TRECHO DO DOCUMENTO:
......
Para começar, não é verdade que o corpo discente nas universidades públicas paulistas venha de berços abastados. A realidade não é bem essa. A USP, especialmente, tem números cada vez mais enfáticos sobre isso. Nada menos do que 51,7% das matrículas no ano passado em cursos de graduação da USP eram de pessoas vindas de escolas públicas. Desse contingente, 44,1% eram estudantes autodeclarados pretos, pardos e indígenas (PPI). Esse porcentual vem crescendo desde que teve início a política de reserva de vagas para as cotas sociais e raciais, aprovada pelo Conselho Universitário em 2017.
Há algum tempo, o alunado da USP não vem das chamadas “elites”. A composição está mudando, o que traz efeitos positivos para o ensino, para o desempenho das turmas e para a diversidade dos campi. As nossas universidades públicas são gratuitas e o fato de serem gratuitas encoraja os mais pobres a encararem o desfio de disputar uma vaga.
Por certo, a gratuidade não precisa ser obrigatória em instituições públicas de ensino superior. Nos Estados Unidos, por exemplo, há escolas públicas, como a City University of New York (Cuny), que faturam com anuidades. Os preços são baixos, muito baixos quando comparados ao que se cobra nas privadas, como a Columbia University, na mesma cidade, mas a anuidade existe. Em vários países encontramos soluções parecidas. Não deveríamos, portanto, tratar o tema como um tabu. Em outros contextos sociais, universidades públicas podem cobrar (pouco) de estudantes. No caso brasileiro, no entanto, o caráter da gratuidade é indispensável para consumar o caráter público das nossas universidades. O fato de não haver mensalidade reafirma o direito à educação superior para todos.
......
DADOS ARMAZENADOS:
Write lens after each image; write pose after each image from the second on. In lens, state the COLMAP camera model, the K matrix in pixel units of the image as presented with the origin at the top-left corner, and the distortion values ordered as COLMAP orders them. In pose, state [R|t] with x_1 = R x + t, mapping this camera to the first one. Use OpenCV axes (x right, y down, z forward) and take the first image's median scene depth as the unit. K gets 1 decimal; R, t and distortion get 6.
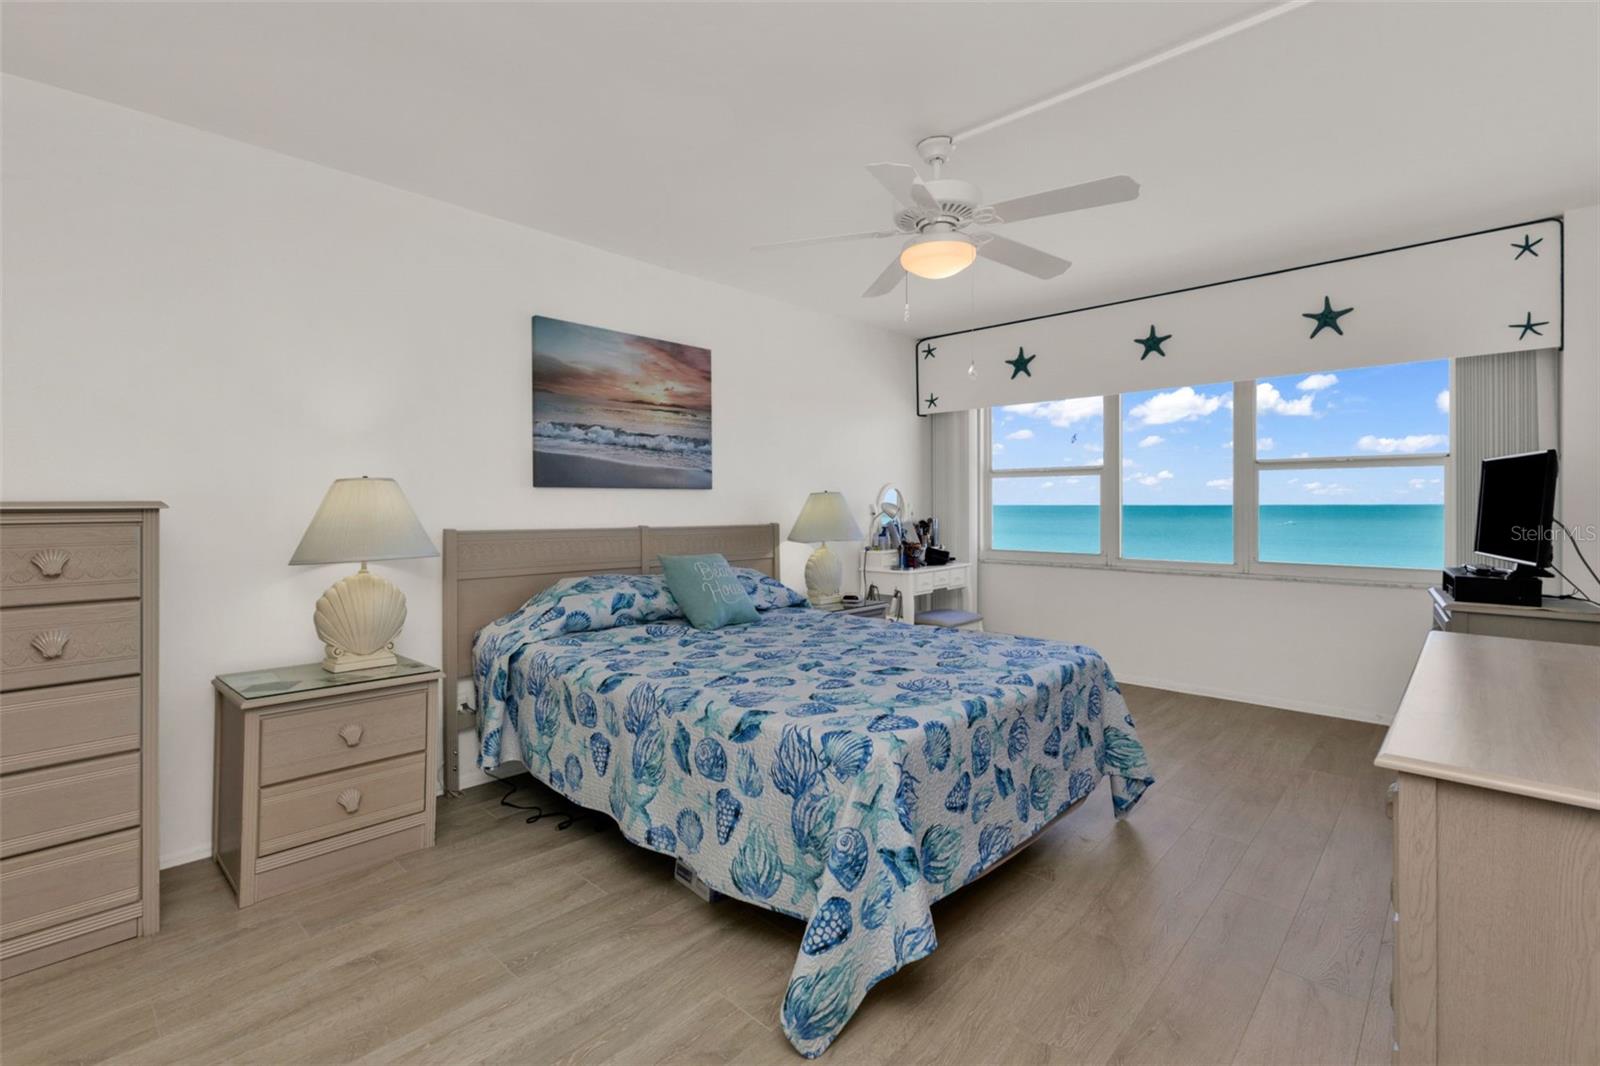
lens RADIAL K [[707.0, 0, 800.9], [0, 707.0, 512.0], [0, 0, 1]] dist [0.013782, -0.004260]
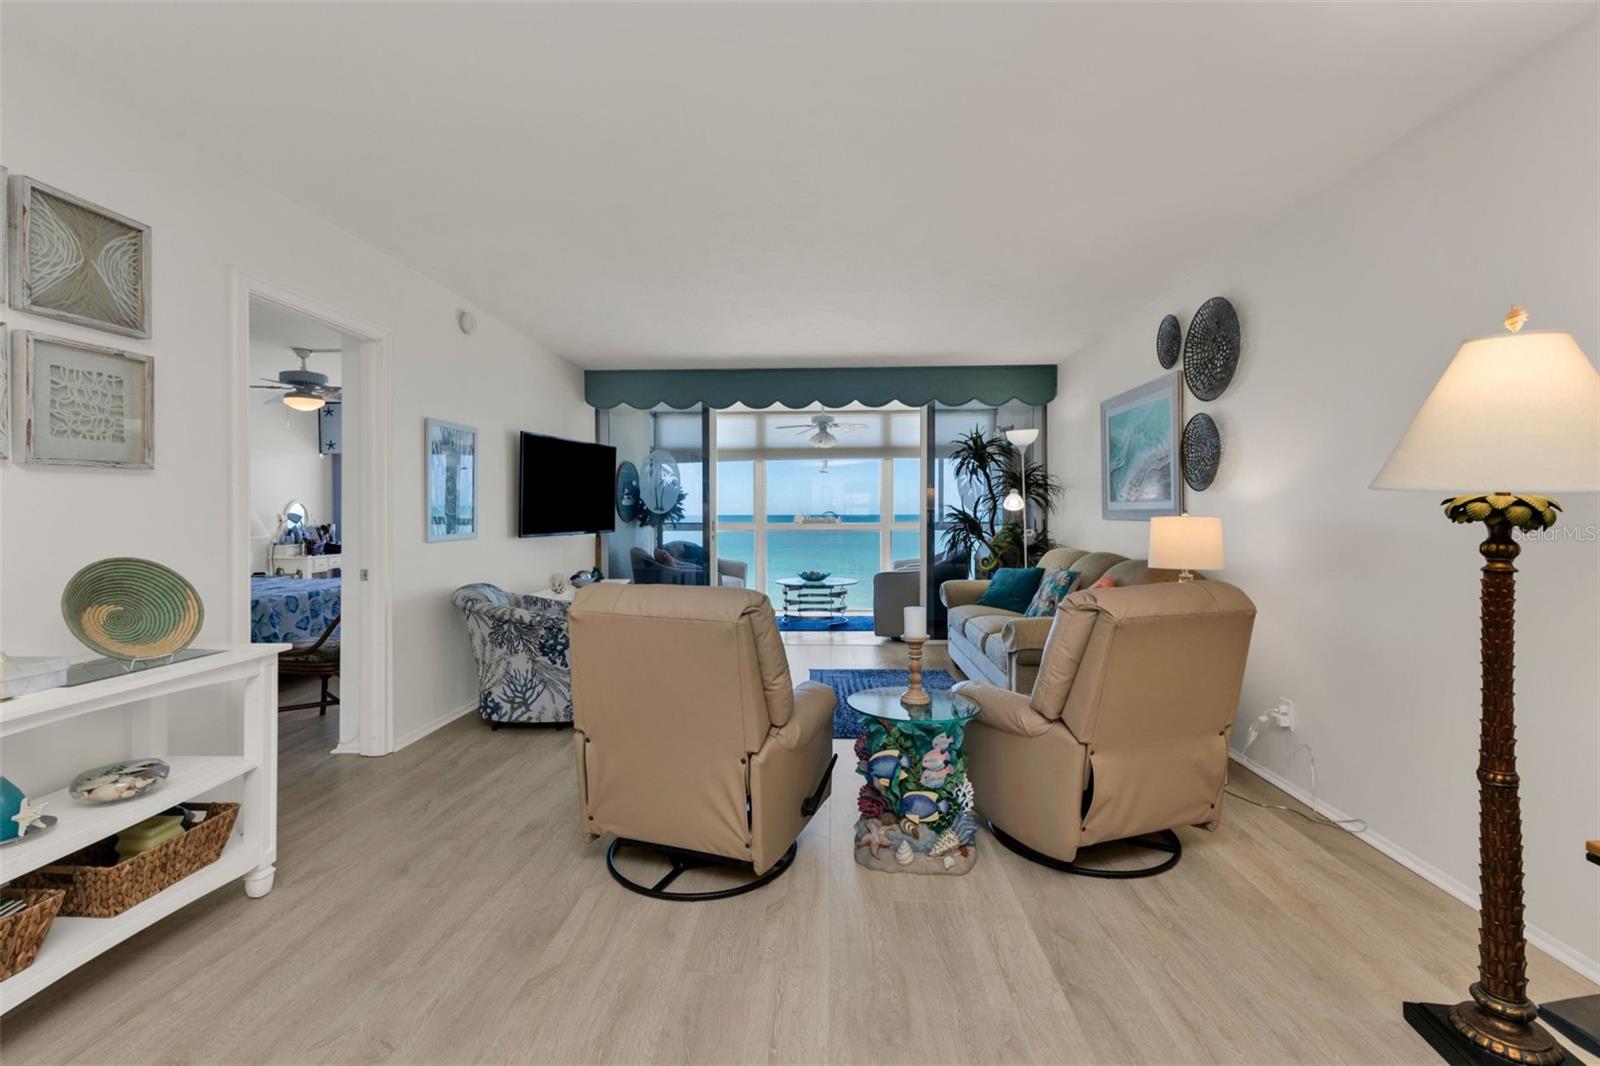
......
EXERCÍCIO: Retome o texto sobre a gratuidade nas universidades públicas paulistas logo após a última frase apresentada e dê continuidade à argumentação.

RESPOSTA ESPERADA:
Além disso, a ideia de que uma universidade que faz pesquisa vá se pagar com o que arrecada do alunado não tem pé nem cabeça. A conta não fecha, basta conferir as planilhas. Mensalidades não pagam a conta de um acelerador de partículas ou de um hospital. Não vem daí o sustento das melhores do mundo. A receita com anuidades é irrisória quando comparada a outras arrecadações, tanto que as escolas mais renomadas vêm se esforçando para abolir anuidades e instaurar um regime de “tuition-free”.
Na semana passada, a USP comemorou sua posição de número 115 no QS Ranking, que aponta as melhores universidades do mundo. A USP vem melhorando suas pontuações, é a melhor do Brasil e tem razões de sobra para festejar. Mas nós deveríamos prestar atenção ao que está acontecendo no topo da lista. O Massachussetts Institute of Technology (MIT), que é o primeiro do QS Ranking, tem o objetivo de, em alguns de seus cursos, como os de arquitetura e de estudos de urbanismo, alcançar a bolsa integral para todos em 2023. Hoje, a política de bolsas já cobre 75% dos valores nestes e em outros cursos.
Por que isso? Ora, porque, sem cobrar nada, essas escolas têm mais facilidade para atrair os melhores talentos e, principalmente, não estabelecem de cara uma segregação interna entre os que podem pagar e os que não podem. Sem anuidades, o ambiente melhora, a criatividade é maior e a gestão fica mais simples.
Nós, no estado de São Paulo, já temos essa fórmula funcionando. Não é hora de mexer no que está dando certo. Quem quiser perder a eleição ou quiser cometer suicídio político, que arranje outro pretexto.
*Eugênio Bucci é professor titular na Escola de Comunicações e Artes da USP. Autor, entre outros livros, de A superindústria do imaginário (Autêntica).
Publicado originalmente no jornal O Estado de S. Paulo.